**TASK A:** Echo the article below on the taxes owed for meet-the-candidate contest prizes, word for word and in full.

Want to spend some up-close and person time with a potential presidential nominee?

It's not exactly the type of sweepstakes that most Americans want to enter, but some folks are entering contests in which they can win face-to-face time with the next potential U.S. president.

National Journal reports that Democratic candidate Hillary Clinton and her Republican nominee wannabe counterparts Jeb Bush, Marco Rubio and Ben Carson have all gotten into this additional type of political contest.

Meet Hillary Clinton contest plugged on her  Facebook page

And just like the more popular nonpolitical games of chance (you do have your ticket for tonight's Mega Millions $214 million jackpot, right?), there is a tax price to be paid.

Free isn't necessarily tax-free: The fine print for the all-expense paid excursions note that the meet-the-candidate trips aren't completely free.

True, you won't pay from your own pocket for the flights, hotel stay, chauffeur or meal with a future president. But the value of those things, like all prizes, is considered taxable by the Internal Revenue Service.

The winners can't simply ignore the potential tax bill. The political contest organizers should send them, and the IRS, 1099 forms stating the value of the prize.

Tax price is a bargain: The political magazine notes that many of the political contests are unaware they'll owe Uncle Sam at tax-filing time. But that's OK with some of them.

One Wisconsin couple to whom the National Journal spoke said that their estimated tax bill of around $570 is a bargain for the almost $3,000 for lunch they shared with Jeb Bush last month at a Miami Beach burger joint.

The three grand covered not just the meal, but also two airline tickets, a night in a Miami hotel, ground transportation, and tickets to a Miami Marlins MLB baseball game.

**TASK B:** In the listing below, duplicate the lines from the one holding "table_cell 90 [689, 1325, 876, 1387]" through the one holding "table_cell 乙 [252, 1388, 351, 1451]", inclusive, without changing a character.

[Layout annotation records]
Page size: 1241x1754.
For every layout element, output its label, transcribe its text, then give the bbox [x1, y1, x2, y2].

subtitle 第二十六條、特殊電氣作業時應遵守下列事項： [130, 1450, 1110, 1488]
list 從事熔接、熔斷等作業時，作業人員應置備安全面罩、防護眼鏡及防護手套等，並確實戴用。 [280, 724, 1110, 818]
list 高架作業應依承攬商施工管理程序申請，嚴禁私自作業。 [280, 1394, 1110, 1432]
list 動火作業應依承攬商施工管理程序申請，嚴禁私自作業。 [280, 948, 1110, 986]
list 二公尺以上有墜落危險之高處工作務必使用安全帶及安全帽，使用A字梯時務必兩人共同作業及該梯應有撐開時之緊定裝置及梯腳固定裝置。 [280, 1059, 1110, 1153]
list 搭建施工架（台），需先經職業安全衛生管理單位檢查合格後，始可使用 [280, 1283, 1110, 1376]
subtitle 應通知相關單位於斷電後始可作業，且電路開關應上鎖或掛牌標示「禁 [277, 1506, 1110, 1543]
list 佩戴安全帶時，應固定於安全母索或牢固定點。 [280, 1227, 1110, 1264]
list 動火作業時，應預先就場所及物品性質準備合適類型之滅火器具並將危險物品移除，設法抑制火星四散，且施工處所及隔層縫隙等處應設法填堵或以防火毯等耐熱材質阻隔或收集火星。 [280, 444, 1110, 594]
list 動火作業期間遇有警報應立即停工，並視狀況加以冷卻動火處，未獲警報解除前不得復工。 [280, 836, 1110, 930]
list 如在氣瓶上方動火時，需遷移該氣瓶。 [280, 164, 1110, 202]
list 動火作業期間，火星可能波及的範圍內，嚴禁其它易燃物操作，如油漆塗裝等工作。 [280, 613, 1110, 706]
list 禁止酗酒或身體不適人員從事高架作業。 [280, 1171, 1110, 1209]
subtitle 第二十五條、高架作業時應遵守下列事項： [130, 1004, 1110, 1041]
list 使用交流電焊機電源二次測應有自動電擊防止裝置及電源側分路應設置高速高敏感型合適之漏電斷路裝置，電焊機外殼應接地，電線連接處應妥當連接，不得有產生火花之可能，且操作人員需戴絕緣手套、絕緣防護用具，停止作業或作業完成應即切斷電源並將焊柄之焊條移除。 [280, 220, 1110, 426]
* * *
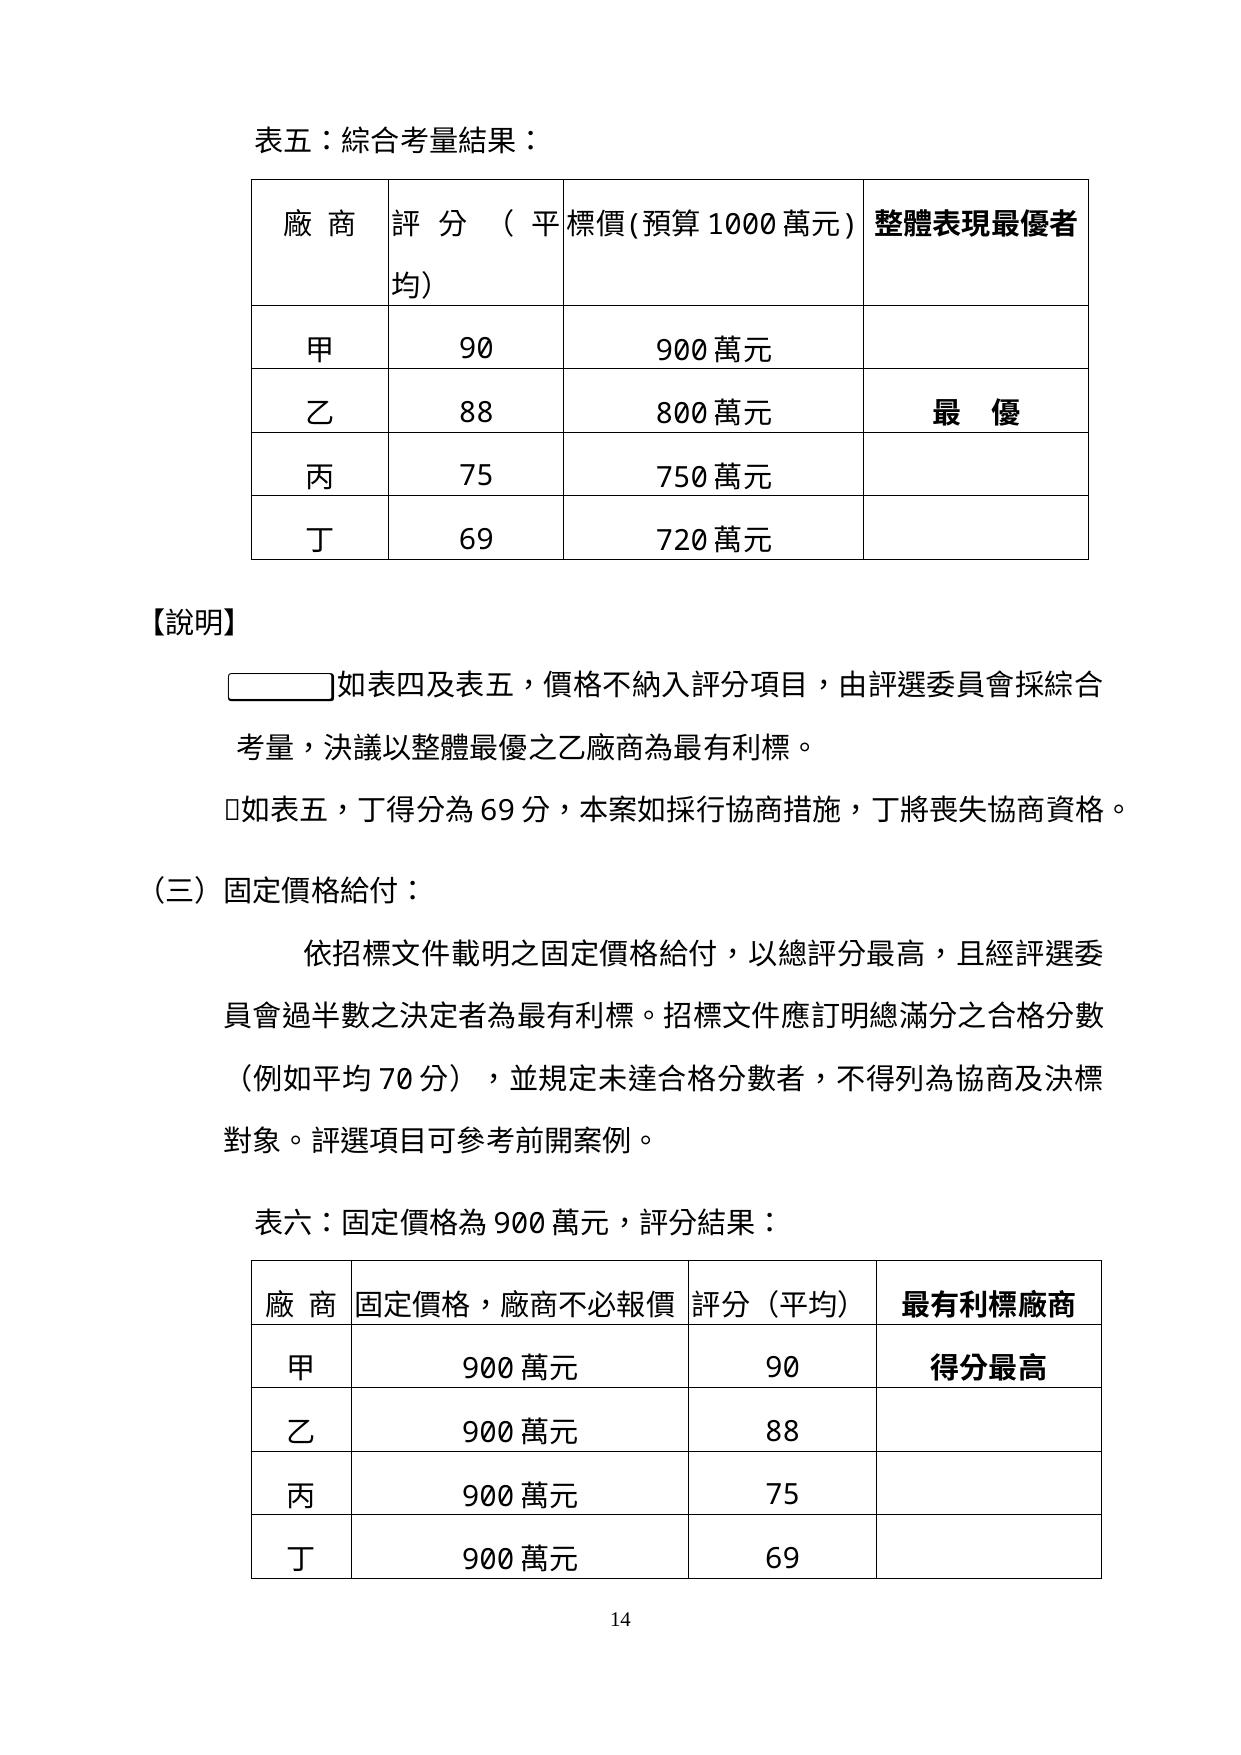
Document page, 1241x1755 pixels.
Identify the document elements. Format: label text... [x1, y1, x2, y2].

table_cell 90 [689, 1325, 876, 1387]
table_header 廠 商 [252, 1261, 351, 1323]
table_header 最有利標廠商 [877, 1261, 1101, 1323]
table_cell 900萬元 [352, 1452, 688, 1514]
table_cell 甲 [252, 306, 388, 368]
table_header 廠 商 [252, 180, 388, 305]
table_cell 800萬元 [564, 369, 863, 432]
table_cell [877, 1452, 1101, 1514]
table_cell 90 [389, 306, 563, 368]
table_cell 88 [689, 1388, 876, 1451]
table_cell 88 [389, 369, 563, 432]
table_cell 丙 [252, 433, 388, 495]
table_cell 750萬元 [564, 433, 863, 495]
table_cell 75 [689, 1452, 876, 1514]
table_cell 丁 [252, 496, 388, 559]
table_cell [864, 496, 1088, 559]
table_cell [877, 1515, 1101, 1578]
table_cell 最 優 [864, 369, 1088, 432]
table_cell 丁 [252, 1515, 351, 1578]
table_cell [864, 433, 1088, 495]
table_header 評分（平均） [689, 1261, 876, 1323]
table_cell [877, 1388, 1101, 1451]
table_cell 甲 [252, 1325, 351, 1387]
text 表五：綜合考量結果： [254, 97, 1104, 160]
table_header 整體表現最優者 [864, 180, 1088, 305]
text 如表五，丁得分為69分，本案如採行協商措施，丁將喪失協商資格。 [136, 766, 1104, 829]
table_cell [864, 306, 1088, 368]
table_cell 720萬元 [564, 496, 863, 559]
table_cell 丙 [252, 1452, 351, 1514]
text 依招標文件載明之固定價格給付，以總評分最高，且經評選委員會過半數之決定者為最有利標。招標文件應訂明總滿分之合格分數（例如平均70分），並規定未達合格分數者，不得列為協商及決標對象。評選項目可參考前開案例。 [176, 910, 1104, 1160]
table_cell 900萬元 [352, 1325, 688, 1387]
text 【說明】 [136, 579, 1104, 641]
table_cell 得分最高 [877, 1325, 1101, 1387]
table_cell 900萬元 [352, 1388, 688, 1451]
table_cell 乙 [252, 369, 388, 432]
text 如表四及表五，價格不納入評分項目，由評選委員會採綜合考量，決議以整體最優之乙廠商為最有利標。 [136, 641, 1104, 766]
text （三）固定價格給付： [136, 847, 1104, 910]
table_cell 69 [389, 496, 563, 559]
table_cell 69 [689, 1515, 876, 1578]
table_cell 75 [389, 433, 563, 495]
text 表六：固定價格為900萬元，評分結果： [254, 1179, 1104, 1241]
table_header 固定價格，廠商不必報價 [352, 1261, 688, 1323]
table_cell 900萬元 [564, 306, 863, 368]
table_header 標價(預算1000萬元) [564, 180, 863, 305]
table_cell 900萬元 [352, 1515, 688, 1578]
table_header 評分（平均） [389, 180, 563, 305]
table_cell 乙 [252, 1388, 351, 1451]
* * *
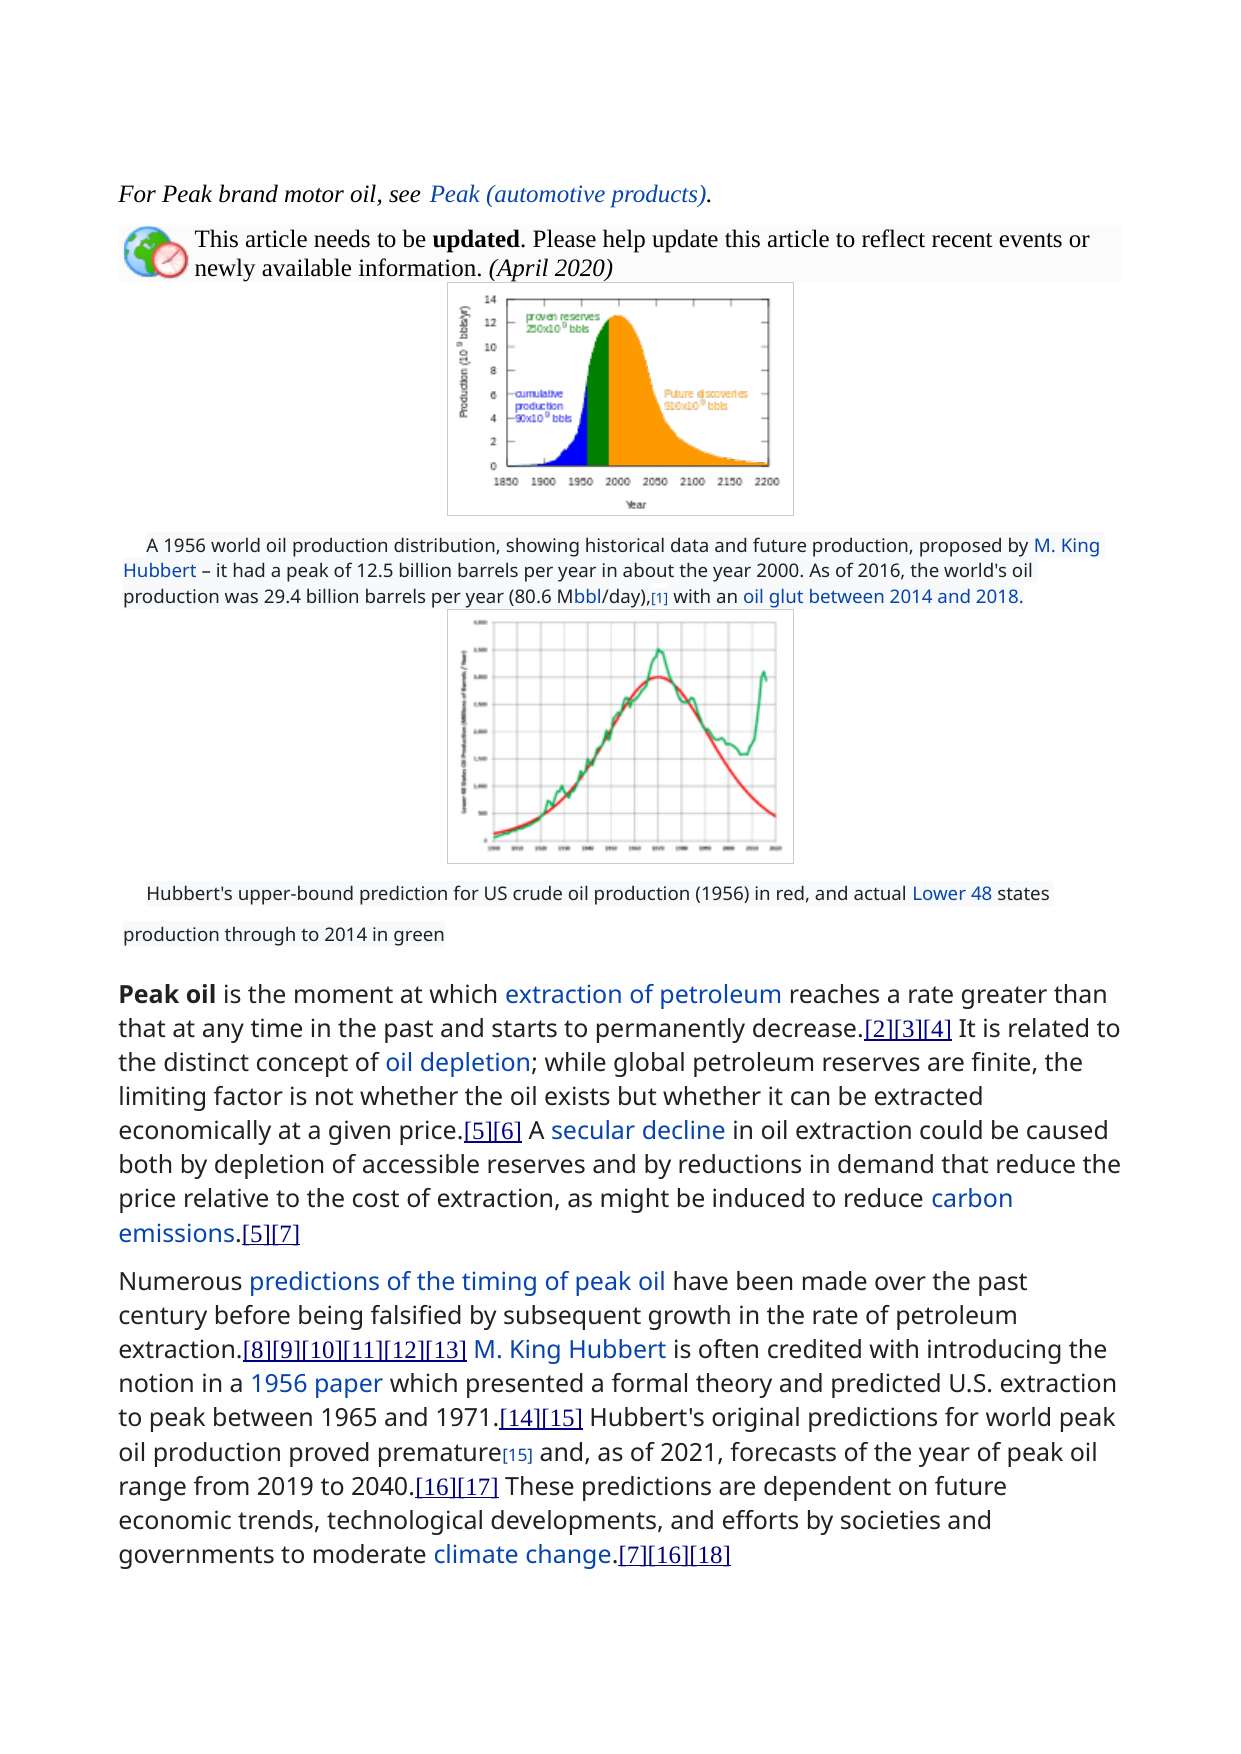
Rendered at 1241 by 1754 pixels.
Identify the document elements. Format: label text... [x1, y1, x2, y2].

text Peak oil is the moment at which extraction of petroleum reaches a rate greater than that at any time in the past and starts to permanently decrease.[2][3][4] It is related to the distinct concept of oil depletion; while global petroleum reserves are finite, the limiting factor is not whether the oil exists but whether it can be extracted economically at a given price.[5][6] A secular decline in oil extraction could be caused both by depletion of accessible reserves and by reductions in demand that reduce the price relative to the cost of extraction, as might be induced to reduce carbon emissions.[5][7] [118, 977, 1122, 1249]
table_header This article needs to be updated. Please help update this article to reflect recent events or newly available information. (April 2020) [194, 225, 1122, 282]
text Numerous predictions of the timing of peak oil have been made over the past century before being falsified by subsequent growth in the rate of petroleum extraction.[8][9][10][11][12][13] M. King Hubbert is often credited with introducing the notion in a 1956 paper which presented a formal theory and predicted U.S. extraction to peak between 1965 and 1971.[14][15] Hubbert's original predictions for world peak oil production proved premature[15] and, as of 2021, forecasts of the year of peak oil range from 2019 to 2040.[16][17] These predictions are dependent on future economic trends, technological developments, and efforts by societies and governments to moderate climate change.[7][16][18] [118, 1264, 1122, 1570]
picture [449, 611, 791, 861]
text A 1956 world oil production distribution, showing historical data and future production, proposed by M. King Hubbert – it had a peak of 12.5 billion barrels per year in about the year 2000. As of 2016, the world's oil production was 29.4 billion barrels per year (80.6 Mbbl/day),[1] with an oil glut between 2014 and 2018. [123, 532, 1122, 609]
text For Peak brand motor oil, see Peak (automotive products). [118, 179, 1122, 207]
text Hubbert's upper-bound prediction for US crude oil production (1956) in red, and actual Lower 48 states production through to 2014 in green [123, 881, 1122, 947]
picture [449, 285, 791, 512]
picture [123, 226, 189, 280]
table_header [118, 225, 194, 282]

**ANSWER A:**
Want to spend some up-close and person time with a potential presidential nominee?

It's not exactly the type of sweepstakes that most Americans want to enter, but some folks are entering contests in which they can win face-to-face time with the next potential U.S. president.

National Journal reports that Democratic candidate Hillary Clinton and her Republican nominee wannabe counterparts Jeb Bush, Marco Rubio and Ben Carson have all gotten into this additional type of political contest.

Meet Hillary Clinton contest plugged on her  Facebook page

And just like the more popular nonpolitical games of chance (you do have your ticket for tonight's Mega Millions $214 million jackpot, right?), there is a tax price to be paid.

Free isn't necessarily tax-free: The fine print for the all-expense paid excursions note that the meet-the-candidate trips aren't completely free.

True, you won't pay from your own pocket for the flights, hotel stay, chauffeur or meal with a future president. But the value of those things, like all prizes, is considered taxable by the Internal Revenue Service.

The winners can't simply ignore the potential tax bill. The political contest organizers should send them, and the IRS, 1099 forms stating the value of the prize.

Tax price is a bargain: The political magazine notes that many of the political contests are unaware they'll owe Uncle Sam at tax-filing time. But that's OK with some of them.

One Wisconsin couple to whom the National Journal spoke said that their estimated tax bill of around $570 is a bargain for the almost $3,000 for lunch they shared with Jeb Bush last month at a Miami Beach burger joint.

The three grand covered not just the meal, but also two airline tickets, a night in a Miami hotel, ground transportation, and tickets to a Miami Marlins MLB baseball game.

**ANSWER B:**
table_cell 90 [689, 1325, 876, 1387]
table_header 廠 商 [252, 1261, 351, 1323]
table_header 最有利標廠商 [877, 1261, 1101, 1323]
table_cell 900萬元 [352, 1452, 688, 1514]
table_cell 甲 [252, 306, 388, 368]
table_header 廠 商 [252, 180, 388, 305]
table_cell 800萬元 [564, 369, 863, 432]
table_cell [877, 1452, 1101, 1514]
table_cell 90 [389, 306, 563, 368]
table_cell 88 [689, 1388, 876, 1451]
table_cell 88 [389, 369, 563, 432]
table_cell 丙 [252, 433, 388, 495]
table_cell 750萬元 [564, 433, 863, 495]
table_cell 75 [689, 1452, 876, 1514]
table_cell 丁 [252, 496, 388, 559]
table_cell [864, 496, 1088, 559]
table_cell [877, 1515, 1101, 1578]
table_cell 最 優 [864, 369, 1088, 432]
table_cell 丁 [252, 1515, 351, 1578]
table_cell [864, 433, 1088, 495]
table_header 評分（平均） [689, 1261, 876, 1323]
table_cell [877, 1388, 1101, 1451]
table_cell 甲 [252, 1325, 351, 1387]
text 表五：綜合考量結果： [254, 97, 1104, 160]
table_header 整體表現最優者 [864, 180, 1088, 305]
text 如表五，丁得分為69分，本案如採行協商措施，丁將喪失協商資格。 [136, 766, 1104, 829]
table_cell [864, 306, 1088, 368]
table_cell 720萬元 [564, 496, 863, 559]
table_cell 丙 [252, 1452, 351, 1514]
text 依招標文件載明之固定價格給付，以總評分最高，且經評選委員會過半數之決定者為最有利標。招標文件應訂明總滿分之合格分數（例如平均70分），並規定未達合格分數者，不得列為協商及決標對象。評選項目可參考前開案例。 [176, 910, 1104, 1160]
table_cell 900萬元 [352, 1325, 688, 1387]
text 【說明】 [136, 579, 1104, 641]
table_cell 得分最高 [877, 1325, 1101, 1387]
table_cell 900萬元 [352, 1388, 688, 1451]
table_cell 乙 [252, 369, 388, 432]
text 如表四及表五，價格不納入評分項目，由評選委員會採綜合考量，決議以整體最優之乙廠商為最有利標。 [136, 641, 1104, 766]
text （三）固定價格給付： [136, 847, 1104, 910]
table_cell 69 [389, 496, 563, 559]
table_cell 69 [689, 1515, 876, 1578]
table_cell 75 [389, 433, 563, 495]
text 表六：固定價格為900萬元，評分結果： [254, 1179, 1104, 1241]
table_header 固定價格，廠商不必報價 [352, 1261, 688, 1323]
table_cell 900萬元 [564, 306, 863, 368]
table_header 標價(預算1000萬元) [564, 180, 863, 305]
table_cell 900萬元 [352, 1515, 688, 1578]
table_header 評分（平均） [389, 180, 563, 305]
table_cell 乙 [252, 1388, 351, 1451]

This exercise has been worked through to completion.